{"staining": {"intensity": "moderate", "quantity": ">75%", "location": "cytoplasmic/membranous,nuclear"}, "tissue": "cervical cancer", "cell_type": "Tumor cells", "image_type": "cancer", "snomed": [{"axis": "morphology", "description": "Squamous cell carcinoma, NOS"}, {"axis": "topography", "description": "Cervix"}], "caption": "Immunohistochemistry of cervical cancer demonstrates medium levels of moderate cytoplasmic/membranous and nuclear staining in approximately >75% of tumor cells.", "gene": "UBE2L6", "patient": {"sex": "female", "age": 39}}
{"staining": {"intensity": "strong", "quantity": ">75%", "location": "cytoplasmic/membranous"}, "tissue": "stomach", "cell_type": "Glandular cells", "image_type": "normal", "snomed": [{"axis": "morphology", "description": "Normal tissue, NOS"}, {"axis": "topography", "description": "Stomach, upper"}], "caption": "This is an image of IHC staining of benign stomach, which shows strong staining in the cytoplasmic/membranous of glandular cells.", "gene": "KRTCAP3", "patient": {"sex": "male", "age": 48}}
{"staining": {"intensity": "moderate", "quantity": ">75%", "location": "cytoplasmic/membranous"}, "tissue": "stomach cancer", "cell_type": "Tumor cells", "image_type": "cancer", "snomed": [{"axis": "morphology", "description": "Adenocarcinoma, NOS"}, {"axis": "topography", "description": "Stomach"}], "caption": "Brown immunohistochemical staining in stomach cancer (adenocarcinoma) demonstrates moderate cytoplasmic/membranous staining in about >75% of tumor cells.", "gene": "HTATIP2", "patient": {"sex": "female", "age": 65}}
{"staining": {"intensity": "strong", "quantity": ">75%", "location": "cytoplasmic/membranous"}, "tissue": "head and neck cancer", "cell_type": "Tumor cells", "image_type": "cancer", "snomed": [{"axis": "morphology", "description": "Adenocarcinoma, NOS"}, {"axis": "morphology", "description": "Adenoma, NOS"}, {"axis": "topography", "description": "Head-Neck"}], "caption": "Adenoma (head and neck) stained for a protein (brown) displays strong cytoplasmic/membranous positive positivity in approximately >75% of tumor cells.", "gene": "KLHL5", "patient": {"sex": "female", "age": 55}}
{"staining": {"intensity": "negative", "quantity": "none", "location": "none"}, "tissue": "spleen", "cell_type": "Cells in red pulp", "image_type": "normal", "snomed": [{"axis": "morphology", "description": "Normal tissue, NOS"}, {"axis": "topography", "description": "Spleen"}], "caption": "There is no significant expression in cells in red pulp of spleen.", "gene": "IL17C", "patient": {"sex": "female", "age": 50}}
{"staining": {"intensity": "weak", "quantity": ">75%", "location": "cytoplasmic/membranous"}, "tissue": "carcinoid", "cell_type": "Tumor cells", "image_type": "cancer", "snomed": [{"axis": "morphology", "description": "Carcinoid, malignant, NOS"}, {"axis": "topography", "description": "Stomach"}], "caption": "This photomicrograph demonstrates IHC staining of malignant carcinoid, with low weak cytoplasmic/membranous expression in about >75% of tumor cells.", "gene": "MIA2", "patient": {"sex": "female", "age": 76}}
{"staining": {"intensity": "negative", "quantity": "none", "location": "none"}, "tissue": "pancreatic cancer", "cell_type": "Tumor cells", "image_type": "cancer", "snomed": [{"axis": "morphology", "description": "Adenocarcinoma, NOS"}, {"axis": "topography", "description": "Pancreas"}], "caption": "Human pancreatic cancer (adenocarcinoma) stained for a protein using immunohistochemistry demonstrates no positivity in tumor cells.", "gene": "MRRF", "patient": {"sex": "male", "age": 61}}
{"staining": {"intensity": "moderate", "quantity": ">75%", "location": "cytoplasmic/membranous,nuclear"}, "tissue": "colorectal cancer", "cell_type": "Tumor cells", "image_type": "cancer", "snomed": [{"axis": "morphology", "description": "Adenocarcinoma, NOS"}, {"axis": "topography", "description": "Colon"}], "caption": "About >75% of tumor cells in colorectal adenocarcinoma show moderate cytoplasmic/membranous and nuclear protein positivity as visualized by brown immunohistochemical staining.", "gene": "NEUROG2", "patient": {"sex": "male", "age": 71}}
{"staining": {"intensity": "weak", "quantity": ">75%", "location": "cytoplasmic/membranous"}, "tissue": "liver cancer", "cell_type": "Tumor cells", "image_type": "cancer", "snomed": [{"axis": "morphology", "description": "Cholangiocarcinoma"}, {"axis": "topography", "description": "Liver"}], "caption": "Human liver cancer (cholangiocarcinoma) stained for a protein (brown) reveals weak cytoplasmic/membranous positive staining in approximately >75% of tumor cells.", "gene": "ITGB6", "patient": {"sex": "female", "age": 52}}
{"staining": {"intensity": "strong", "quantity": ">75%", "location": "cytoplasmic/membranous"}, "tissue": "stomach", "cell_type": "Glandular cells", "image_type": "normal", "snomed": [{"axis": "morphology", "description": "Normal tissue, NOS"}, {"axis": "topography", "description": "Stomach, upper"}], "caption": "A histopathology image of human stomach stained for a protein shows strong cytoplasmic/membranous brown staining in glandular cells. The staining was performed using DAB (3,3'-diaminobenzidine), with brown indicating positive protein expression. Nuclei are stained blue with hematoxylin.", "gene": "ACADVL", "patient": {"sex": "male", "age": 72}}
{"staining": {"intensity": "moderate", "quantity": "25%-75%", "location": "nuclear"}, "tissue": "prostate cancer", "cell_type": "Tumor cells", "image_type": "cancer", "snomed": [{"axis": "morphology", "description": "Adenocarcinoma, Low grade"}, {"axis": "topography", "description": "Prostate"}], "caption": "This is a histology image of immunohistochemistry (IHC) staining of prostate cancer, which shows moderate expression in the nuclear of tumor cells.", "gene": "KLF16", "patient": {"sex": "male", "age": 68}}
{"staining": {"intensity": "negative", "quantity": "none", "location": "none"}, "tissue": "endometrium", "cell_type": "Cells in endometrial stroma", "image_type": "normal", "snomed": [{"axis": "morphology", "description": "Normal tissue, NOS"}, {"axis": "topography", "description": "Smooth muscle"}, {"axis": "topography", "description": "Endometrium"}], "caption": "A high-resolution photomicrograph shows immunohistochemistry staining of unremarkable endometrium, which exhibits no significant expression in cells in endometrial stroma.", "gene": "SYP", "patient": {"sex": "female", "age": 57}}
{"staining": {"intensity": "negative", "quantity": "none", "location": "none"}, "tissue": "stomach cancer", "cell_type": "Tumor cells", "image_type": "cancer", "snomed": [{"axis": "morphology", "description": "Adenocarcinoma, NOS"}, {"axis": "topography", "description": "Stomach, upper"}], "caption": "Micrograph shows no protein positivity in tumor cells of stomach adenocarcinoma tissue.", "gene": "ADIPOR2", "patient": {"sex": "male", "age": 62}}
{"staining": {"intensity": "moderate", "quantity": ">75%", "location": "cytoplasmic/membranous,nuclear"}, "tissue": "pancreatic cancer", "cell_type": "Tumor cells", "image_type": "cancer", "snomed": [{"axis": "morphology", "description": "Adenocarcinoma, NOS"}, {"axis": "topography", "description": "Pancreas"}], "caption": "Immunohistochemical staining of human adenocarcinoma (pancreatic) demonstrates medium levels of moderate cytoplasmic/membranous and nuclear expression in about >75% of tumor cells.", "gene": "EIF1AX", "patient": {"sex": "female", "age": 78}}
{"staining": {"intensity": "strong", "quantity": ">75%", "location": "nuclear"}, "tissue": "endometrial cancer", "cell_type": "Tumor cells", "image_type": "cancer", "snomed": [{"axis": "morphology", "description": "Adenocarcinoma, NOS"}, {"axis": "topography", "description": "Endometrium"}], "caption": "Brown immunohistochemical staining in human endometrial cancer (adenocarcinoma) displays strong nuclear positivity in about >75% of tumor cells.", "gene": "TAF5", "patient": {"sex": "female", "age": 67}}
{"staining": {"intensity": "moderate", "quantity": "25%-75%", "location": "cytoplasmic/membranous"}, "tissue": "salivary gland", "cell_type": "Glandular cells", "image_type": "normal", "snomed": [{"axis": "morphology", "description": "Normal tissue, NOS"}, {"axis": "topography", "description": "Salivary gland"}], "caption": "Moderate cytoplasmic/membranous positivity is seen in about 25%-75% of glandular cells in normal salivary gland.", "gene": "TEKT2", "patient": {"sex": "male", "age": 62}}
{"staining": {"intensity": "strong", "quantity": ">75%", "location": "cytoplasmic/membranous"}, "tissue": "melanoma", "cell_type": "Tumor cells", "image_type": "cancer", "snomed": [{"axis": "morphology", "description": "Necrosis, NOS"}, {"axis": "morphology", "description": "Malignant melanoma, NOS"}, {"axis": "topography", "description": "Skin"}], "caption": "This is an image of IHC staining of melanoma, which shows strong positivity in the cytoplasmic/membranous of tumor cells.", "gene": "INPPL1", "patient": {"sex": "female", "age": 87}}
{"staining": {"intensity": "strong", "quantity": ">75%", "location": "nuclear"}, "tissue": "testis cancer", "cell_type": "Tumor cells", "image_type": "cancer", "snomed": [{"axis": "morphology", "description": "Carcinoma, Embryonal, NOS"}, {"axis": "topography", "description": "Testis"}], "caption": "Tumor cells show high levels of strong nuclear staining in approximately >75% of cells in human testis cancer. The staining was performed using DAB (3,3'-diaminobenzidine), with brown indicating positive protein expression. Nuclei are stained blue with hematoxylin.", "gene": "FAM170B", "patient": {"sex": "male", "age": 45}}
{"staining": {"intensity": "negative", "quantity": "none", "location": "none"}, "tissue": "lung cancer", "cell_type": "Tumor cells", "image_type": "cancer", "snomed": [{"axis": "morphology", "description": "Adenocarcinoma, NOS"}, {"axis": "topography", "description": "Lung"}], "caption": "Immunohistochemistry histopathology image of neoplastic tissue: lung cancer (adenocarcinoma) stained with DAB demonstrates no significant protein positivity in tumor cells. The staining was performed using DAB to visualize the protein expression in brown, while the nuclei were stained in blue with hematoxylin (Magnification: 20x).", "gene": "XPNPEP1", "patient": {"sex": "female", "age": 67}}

| YOUR TASK |
From the records above, reproduce exactly the lines from the one with "photomicrograph demonstrates IHC" to the one with "pancreatic cancer (adenocarcinoma)", both included, and no others.

| TASK SOLUTION |
{"staining": {"intensity": "weak", "quantity": ">75%", "location": "cytoplasmic/membranous"}, "tissue": "carcinoid", "cell_type": "Tumor cells", "image_type": "cancer", "snomed": [{"axis": "morphology", "description": "Carcinoid, malignant, NOS"}, {"axis": "topography", "description": "Stomach"}], "caption": "This photomicrograph demonstrates IHC staining of malignant carcinoid, with low weak cytoplasmic/membranous expression in about >75% of tumor cells.", "gene": "MIA2", "patient": {"sex": "female", "age": 76}}
{"staining": {"intensity": "negative", "quantity": "none", "location": "none"}, "tissue": "pancreatic cancer", "cell_type": "Tumor cells", "image_type": "cancer", "snomed": [{"axis": "morphology", "description": "Adenocarcinoma, NOS"}, {"axis": "topography", "description": "Pancreas"}], "caption": "Human pancreatic cancer (adenocarcinoma) stained for a protein using immunohistochemistry demonstrates no positivity in tumor cells.", "gene": "MRRF", "patient": {"sex": "male", "age": 61}}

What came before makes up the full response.